Glad tidings from Phish.net to all of you.
Much has come to pass since this summer, including recent human tragedies that have underscored how reliant we are on each other as human beings, and how blessed this community is by the generosity and passion of its members. In no official capacity whatsoever, I would like to thank you for being here and taking part, whatever that looks like for you.
Now let’s pick up where we left off three months ago and change, with a short and sweet look at night one.
Tonight’s first half, bluntly, is as predictable and rote as any since Bonnaroo.
No, the set is not without highlights. There are flashing passages of brilliance like the plinko interplay during Fishman’s verse in “Moma Dance,” and Mike’s scarf. The concluding “Wolfman’s” is playful and powerful from start to finish, and the “Little Drummer Boy” improv manages to dance on the thin line between loose and reverent. Page commands individual attention for much of the first ninety minutes, most notably during his solos in “Funky Bitch” and “Tube.”

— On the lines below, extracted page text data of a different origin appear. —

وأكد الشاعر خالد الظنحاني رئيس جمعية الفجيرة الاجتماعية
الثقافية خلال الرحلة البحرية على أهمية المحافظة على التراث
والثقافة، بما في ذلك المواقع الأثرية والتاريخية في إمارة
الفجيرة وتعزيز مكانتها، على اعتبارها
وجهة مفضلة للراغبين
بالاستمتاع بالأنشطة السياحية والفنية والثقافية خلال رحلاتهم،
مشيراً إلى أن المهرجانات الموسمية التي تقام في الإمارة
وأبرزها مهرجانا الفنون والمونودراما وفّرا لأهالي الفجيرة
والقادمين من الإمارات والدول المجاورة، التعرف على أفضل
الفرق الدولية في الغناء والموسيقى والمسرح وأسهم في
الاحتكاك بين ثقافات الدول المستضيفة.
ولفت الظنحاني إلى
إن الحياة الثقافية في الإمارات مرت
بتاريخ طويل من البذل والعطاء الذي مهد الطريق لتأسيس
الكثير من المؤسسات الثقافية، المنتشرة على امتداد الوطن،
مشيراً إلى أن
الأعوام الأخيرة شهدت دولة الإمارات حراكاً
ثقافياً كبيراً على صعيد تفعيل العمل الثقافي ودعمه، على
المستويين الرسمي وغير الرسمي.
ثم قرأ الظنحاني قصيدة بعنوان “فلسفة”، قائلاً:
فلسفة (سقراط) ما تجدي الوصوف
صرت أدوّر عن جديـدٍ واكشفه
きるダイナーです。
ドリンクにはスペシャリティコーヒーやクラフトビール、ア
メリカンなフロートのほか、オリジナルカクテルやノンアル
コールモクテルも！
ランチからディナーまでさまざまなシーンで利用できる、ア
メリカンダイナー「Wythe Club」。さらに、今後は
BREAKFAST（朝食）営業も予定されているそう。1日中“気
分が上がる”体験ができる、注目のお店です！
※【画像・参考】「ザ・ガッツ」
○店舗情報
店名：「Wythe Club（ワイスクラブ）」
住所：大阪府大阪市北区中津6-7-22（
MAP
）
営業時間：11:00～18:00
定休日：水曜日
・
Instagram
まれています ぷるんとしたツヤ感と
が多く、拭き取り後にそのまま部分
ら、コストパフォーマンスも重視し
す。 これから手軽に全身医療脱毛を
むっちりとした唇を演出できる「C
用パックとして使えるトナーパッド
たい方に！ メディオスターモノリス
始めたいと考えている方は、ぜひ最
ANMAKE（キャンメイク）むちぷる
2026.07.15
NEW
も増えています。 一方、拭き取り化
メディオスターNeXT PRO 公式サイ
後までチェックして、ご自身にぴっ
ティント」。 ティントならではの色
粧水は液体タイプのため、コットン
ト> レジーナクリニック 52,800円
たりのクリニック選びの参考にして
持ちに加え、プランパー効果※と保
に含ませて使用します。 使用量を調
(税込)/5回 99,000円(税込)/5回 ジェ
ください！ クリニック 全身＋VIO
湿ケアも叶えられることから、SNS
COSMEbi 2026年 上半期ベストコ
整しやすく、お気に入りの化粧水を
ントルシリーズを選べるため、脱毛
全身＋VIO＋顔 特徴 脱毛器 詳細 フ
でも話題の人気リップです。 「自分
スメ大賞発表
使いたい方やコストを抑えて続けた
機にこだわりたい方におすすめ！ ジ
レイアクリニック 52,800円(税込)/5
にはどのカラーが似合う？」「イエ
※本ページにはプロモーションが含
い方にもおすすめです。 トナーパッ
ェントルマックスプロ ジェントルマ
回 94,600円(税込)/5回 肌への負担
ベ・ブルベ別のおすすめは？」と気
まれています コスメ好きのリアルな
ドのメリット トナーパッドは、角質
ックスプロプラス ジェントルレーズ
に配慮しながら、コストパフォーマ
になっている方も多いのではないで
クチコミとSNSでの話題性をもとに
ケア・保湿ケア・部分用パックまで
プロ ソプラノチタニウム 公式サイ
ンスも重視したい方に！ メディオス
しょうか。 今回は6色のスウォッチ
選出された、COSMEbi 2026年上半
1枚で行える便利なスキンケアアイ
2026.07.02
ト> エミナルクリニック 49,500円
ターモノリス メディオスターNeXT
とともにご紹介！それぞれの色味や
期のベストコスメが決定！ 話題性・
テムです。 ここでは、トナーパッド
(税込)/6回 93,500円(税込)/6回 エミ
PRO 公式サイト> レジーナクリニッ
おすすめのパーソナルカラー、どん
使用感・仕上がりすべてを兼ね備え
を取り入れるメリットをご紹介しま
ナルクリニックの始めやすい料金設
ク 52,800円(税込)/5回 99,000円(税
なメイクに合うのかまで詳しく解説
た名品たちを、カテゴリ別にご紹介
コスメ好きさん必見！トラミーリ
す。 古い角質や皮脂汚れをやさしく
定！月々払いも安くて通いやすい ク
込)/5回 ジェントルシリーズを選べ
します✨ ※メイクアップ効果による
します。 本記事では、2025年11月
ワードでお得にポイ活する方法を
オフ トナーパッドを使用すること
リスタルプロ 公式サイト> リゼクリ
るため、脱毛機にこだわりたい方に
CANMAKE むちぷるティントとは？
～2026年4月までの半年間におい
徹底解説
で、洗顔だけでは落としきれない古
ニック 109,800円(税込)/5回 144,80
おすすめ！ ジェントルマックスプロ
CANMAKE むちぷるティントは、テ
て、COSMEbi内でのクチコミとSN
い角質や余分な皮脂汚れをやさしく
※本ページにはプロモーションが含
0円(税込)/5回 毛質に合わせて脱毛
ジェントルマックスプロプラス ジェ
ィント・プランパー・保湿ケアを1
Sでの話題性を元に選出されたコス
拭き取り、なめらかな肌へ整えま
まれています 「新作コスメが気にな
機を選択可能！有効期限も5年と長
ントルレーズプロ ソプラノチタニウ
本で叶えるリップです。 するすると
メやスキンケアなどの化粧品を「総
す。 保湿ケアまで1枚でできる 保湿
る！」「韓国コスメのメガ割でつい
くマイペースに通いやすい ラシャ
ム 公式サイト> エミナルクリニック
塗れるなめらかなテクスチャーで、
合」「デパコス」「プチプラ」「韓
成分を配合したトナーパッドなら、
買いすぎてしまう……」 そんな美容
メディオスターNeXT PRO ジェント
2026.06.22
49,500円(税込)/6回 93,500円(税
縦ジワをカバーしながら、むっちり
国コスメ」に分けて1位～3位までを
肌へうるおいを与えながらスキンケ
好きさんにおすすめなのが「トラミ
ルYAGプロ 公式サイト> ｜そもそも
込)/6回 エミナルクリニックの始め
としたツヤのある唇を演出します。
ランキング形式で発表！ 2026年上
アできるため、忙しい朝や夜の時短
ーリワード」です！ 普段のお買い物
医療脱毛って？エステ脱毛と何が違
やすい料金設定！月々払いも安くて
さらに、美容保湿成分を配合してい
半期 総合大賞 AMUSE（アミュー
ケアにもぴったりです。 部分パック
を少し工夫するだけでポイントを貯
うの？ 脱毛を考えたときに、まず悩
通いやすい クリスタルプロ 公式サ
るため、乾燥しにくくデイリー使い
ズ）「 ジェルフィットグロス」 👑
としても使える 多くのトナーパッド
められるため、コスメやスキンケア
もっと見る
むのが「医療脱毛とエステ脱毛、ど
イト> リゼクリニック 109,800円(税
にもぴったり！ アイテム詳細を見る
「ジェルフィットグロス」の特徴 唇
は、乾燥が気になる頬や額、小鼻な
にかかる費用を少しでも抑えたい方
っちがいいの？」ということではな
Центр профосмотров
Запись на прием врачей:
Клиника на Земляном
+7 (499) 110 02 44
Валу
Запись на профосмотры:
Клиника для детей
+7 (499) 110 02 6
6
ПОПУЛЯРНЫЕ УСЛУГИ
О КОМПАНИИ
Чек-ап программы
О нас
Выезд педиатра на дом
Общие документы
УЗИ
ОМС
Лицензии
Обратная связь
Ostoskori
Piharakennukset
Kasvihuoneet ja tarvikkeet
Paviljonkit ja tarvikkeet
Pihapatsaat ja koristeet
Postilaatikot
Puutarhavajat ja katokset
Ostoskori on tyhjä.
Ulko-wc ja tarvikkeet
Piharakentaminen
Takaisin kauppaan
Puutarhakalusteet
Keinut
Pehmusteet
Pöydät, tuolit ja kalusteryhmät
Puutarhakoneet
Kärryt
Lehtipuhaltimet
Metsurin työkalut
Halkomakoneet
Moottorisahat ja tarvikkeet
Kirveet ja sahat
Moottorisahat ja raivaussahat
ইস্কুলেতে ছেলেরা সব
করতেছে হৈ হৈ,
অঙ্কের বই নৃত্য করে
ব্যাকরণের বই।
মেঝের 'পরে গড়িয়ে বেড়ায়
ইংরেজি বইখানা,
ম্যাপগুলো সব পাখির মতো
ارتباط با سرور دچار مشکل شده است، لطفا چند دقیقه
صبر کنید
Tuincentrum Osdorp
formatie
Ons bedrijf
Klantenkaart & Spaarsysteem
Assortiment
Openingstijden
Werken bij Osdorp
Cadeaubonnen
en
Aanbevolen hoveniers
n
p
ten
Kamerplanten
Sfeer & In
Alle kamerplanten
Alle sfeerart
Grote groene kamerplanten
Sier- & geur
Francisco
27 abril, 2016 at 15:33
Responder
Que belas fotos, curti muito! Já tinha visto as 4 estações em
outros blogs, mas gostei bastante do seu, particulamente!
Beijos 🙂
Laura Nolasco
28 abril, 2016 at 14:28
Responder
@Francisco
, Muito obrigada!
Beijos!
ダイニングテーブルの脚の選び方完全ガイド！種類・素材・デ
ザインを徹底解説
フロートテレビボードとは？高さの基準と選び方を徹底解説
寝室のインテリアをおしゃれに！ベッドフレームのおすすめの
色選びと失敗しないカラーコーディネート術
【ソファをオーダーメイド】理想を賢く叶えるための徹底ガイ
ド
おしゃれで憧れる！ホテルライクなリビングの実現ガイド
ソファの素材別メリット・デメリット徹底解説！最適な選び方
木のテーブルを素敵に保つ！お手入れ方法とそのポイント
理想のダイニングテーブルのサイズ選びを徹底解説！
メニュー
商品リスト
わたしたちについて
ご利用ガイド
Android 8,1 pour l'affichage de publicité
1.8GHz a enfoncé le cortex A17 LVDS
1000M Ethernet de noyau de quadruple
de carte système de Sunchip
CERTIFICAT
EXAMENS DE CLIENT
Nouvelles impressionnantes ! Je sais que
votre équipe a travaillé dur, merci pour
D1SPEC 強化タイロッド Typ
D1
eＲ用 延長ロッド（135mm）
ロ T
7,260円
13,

But the rest is safe business.
For those following along at home, setbreak affords some saucy guitar porn, as Trey curates a tour of his rig. We’ll provide a link as soon as we’re able, but trust me when I say this is obligatory viewing for guitar geeks and laypersons alike. [ed. note: here's that link - https://www.youtube.com/watch?feature=player_embedded&v=XtQYhs4WUP0]
To open set two, Phish unpacks the “Tweezer” that many expected to see tomorrow, just as winter storm Freyr bears down on Manhattan. This version wends its way patiently to a satisfying peak before bleeding into “Maze.” Page delivers yet another scorching organ solo, emphatically icing his MVP status for the night. More “Little Drummer Boy” quotes during the final throes of “Maze” grease a segue into a typically strong “Twist” that builds deliberately and pays off well.
“Theme From The Bottom” is plagued by its typical FTR (failure to rehearse) issues, and arguably by faulty placement, but the “Fluffhead” that bubbles up next is something else. The composed section holds together well and the whole band sticks the landing in the outro solo. It’s the first time that the audience’s energy is palpable via webcast.
Unusual as it is to hear “Maze” and “David Bowie” in the same set, I’m a sucker for the unexpected, and so I am grateful for this set-closing “Bowie” (the last few minutes of which arguably boast the most spontaneous and interesting jamming of the night). The double encore of “Bouncing” and “Good Times Bad Times” leaves “Tweeprise” on the table for the rest of the weekend, and there are certainly worse cards to stash up one’s sleeve.
Much like the band we love, we’re just getting revved up here. Happy New Year... we hope you check back a lot!